Though nicely plotted out under Chapman’s clear and cogent direction, the clowning and dream sequences are less successful. Damir Emric as Don Quixote is missing the oddball, eccentric, and quirky quality that is key to making him interesting or important to the plot, and Ramon Moreno’s Sancho Panza therefore has nothing to play off of. There is a similar problem in the absence of comedic tension and timing between Maximo Califano’s Gamache and Anton Pankevitch’s Lorenzo.
Carreño has the lower body of a young dancer. Tricks and facility are all in order. It might not look easy to rise up and down from knee to standing through the many repetitions, but the important fact is that he is an excellent partner: generous, warm and encouraging to Meijer, who suffered an injury earlier in the week, we are told.
We meet the Gypsy Queen, danced spectacularly by Shannon Bynum, when Kitri and Basilio run off together and end up in a gypsy camp. It is in some ways the best female role in the ballet apart from that of Kitri, and Bynum takes full advantage of the opportunity to add a sizzling pop to her solo. The set design by Santo Loquasto was a pleasant surprise, and took us back a few months to feeling like it was Halloween.
Tiny Maria Jacobs-Yu as Cupid cleared our paletes between and throughout scenes, by making technique into artwork as she took bright steps toward, and a playful aim at her intended targets. A pleasure to watch! The Queen of the Dryads danced by Nutnaree Pipit-Suksun, looking stunning, tended to go a little behind the music, as if it were passing through a Vaganova time tunnel, though mastery of the steps was ever-present.
In the Act III Tavern scene, which is the comic and joyful denouement, we get to see more zesty dancing by Jing Zhang and Rudy Candia as the Mercedes and Espada characters, and a mini-tablao on a very narrow table danced by the saucy, come-hither Beth Ann Namey as the Barmaid, with Basilio and Kitri back in harness as she works her pluck and he his daring, in the prank they pull on Lorenzo: Basilio pretends suicide and Kitri marries his corpse, who while dead, raises his leg with a foot perfectly pointed in rigor mortis, but then comes to life just in time for the wedding libations.

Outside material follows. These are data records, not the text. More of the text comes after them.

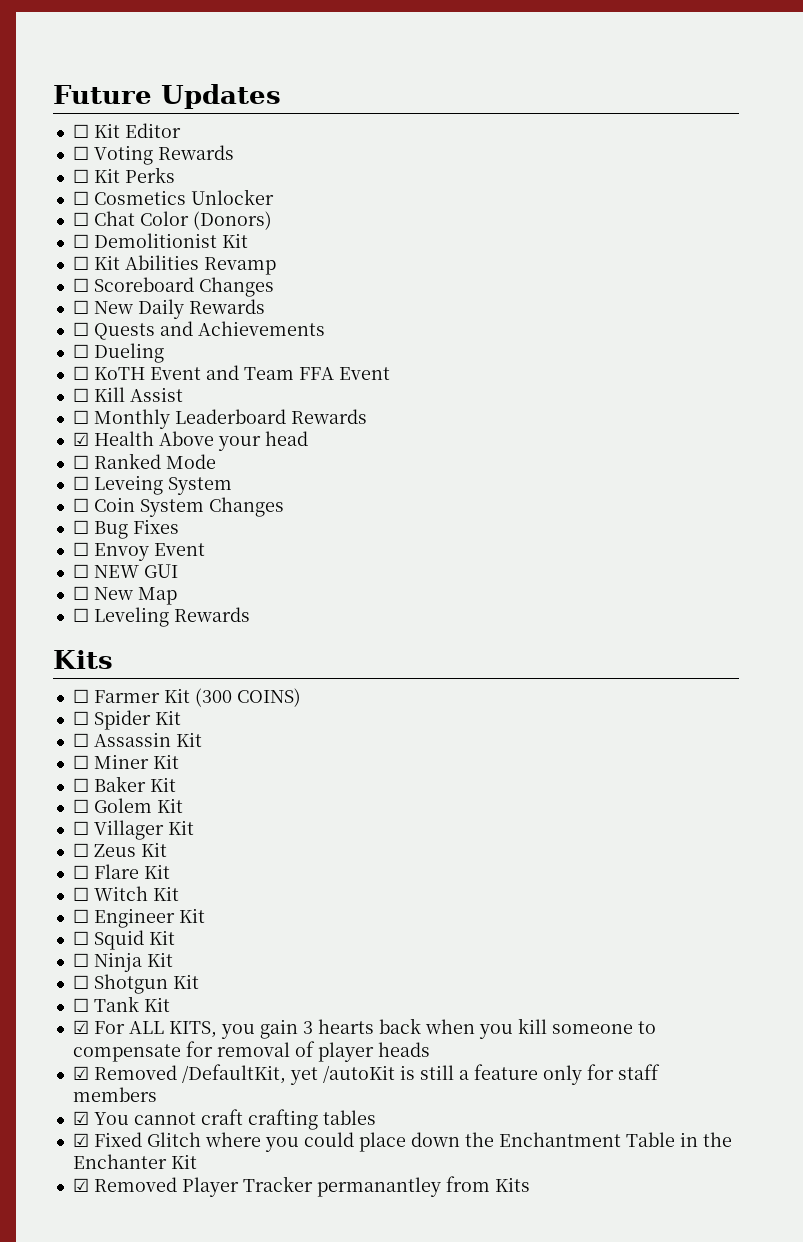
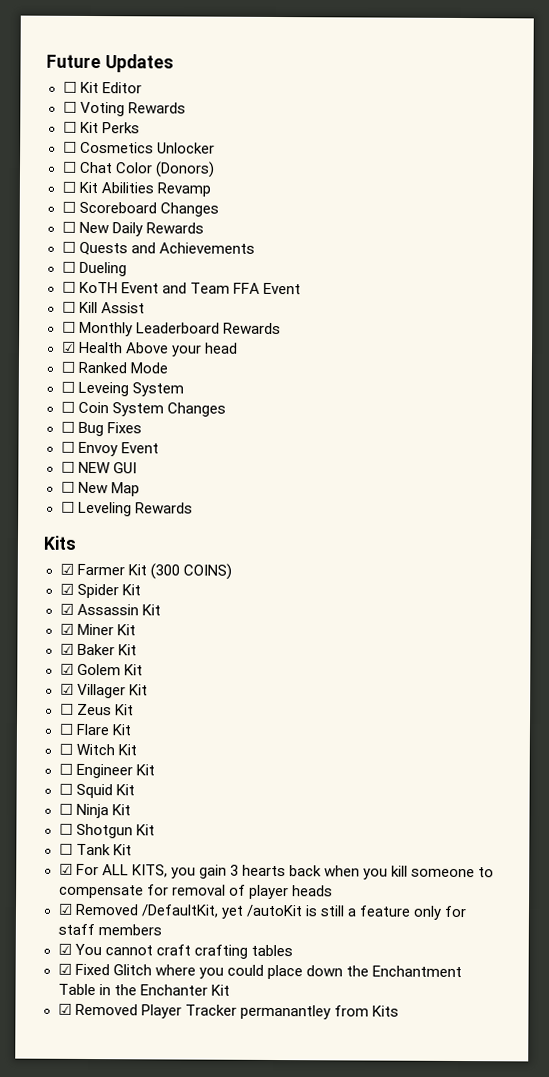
[72,233,248,248] // ☐ Demolitionist Kit -> (215, 169) none
[72,689,89,703] ☐ -> [59,563,74,575] ☑
[72,711,89,725] ☐ -> [59,583,74,595] ☑
[72,733,89,747] ☐ -> [59,603,74,615] ☑
[72,755,89,769] ☐ -> [59,623,74,635] ☑
[72,778,89,792] ☐ -> [59,643,74,655] ☑
[72,799,89,813] ☐ -> [59,663,74,675] ☑
[72,821,89,835] ☐ -> [59,683,74,695] ☑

For those who have seen the ballet, or any full length classical story ballet, where the solo variations proceed directly from the pas de deux and end with a grand pas de deux, this staging has some surprises: alterations to offer a honeymoon for the wedding couple between the solos and the Grand Pas de Deux, where Flower Girl 1 and 2 are shown again, dancing segments that have been cut and pasted from an earlier sequence.

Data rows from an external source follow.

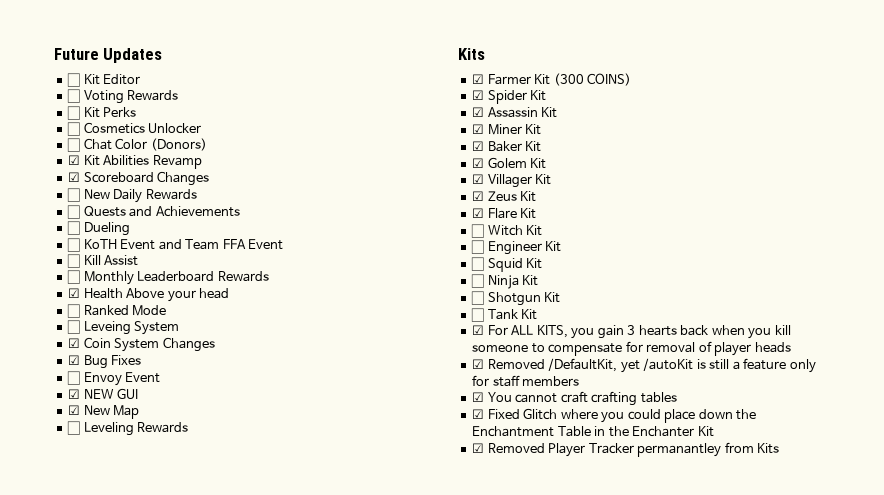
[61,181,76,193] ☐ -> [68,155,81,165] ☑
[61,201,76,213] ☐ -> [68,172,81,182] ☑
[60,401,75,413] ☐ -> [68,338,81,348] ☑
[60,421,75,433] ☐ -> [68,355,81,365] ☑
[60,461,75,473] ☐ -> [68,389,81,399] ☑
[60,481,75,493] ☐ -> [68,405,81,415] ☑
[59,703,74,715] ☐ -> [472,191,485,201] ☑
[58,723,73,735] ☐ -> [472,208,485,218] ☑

For the rest of the full-house audience, this is of no consequence, and for the orthodoxy-bound, it is soon forgotten because Basilio is back with his amazing en déhors turns, which are as stellar as his en dédans.
From that point on, the mise en scene begins to suffer some casualties. The introduction of students, dancing poorly-formed saut de basques on their own and not integrated with corps dancers whose coryphées might have otherwise set the course, lowers the level of performance quality, and the boys and girls carrying garlands do not infuse cuteness so much as disruption of the line and tempi.

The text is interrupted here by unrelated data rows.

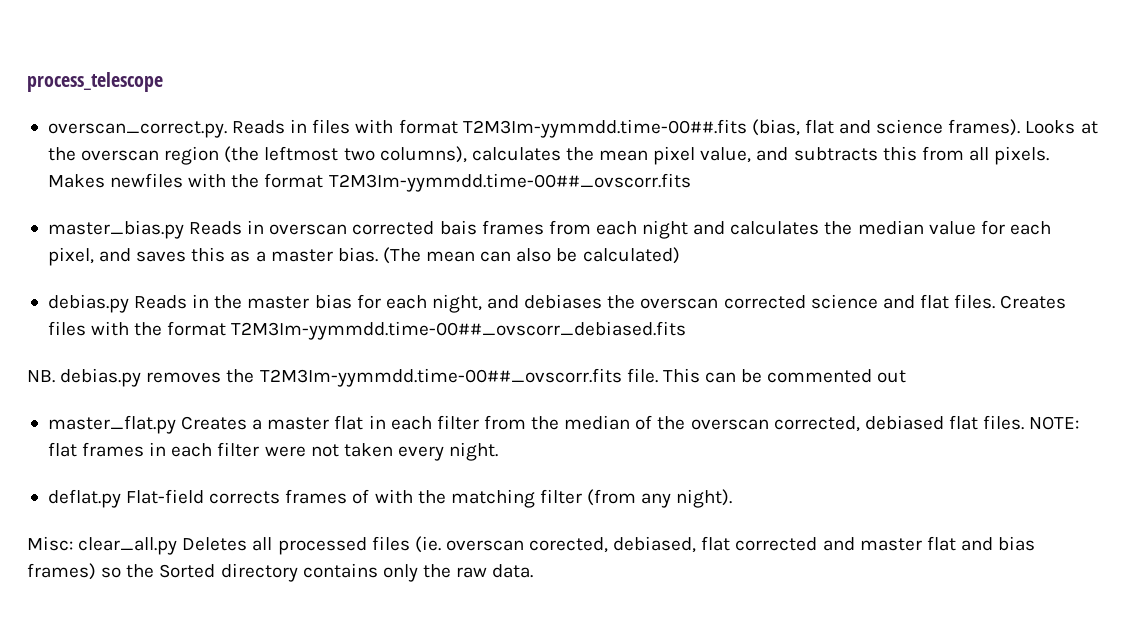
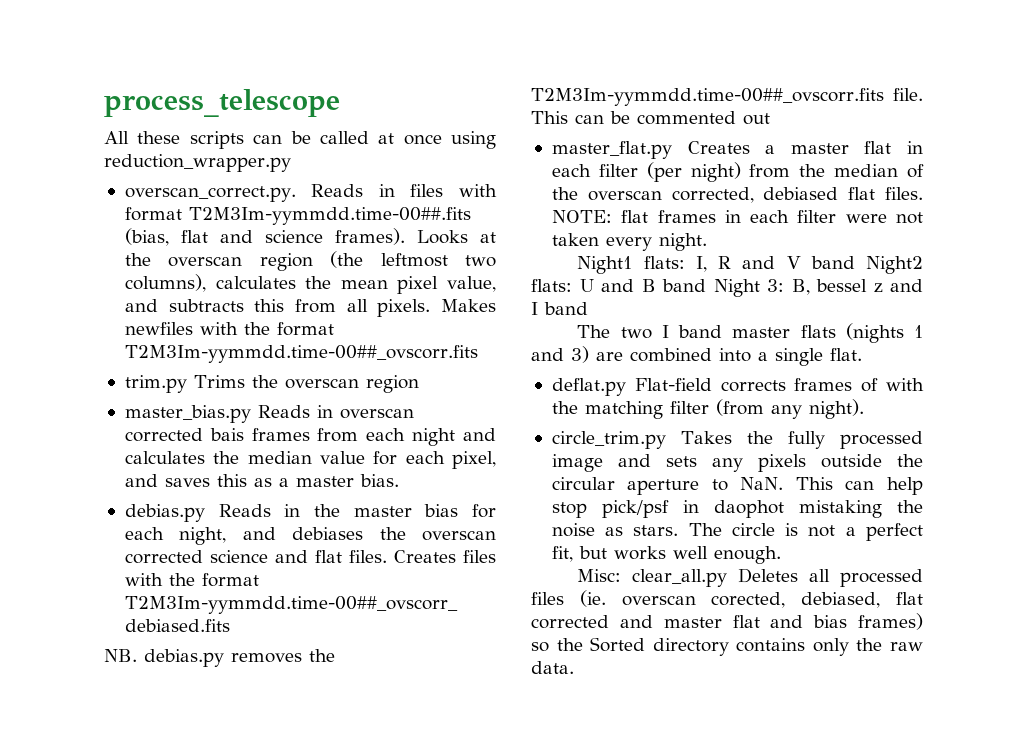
(163, 82) none -> [104,131,496,149] [104,154,291,172] // All these scripts can be called at once using reduction_wrapper.py
(691, 182) none -> [124,375,419,393] // trim.py Trims the overscan region
[382,247,680,264] (The mean can also be calculated) -> (399, 480) none
(479, 422) none -> [646,162,741,182] (per night)
(499, 451) none -> [577,256,923,274] [531,279,923,297] [531,302,588,315] [577,323,923,343] [531,346,862,366] // Night1 flats: I, R and V band Night2 flats: U and B band Night 3: B, bessel z and I band // The two I band master flats (nights 1 and 3) are combined into a single flat.
(733, 498) none -> [551,431,923,449] [551,454,923,472] [551,477,923,495] [551,500,923,518] [551,523,923,541] [551,546,781,564] // circle_trim.py Takes the fully processed image and sets any pixels outside the circular aperture to NaN. This can help stop pick/psf in daophot mistaking the noise as stars. The circle is not a perfect fit, but works well enough.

Though Ms. Meijer changes her pointe shoes between variations and the pas de deux, she seems to collapse inward on some of her lifts, and luckily in spite of the burden he carries for his own dancing, Mr. Carreño still has enough left over to stem the slippage that would otherwise result. In a company of this size, there are not many opportunities for principals dancing major roles to learn to pace themselves, and as that is acquired, it is easy to imagine Ms. Meijer, with her lovely feet, taking her laurels as fully evolved Kitri.
The overall spirit is vivacious, the ensemble committed, on task and fully present. As this company moves along its new trajectory, with Messrs. Chapman and Rodríguez at the helm, there is every reason to believe that its partnership with ABT will be celebrated, and its performances warmly received by San José audiences.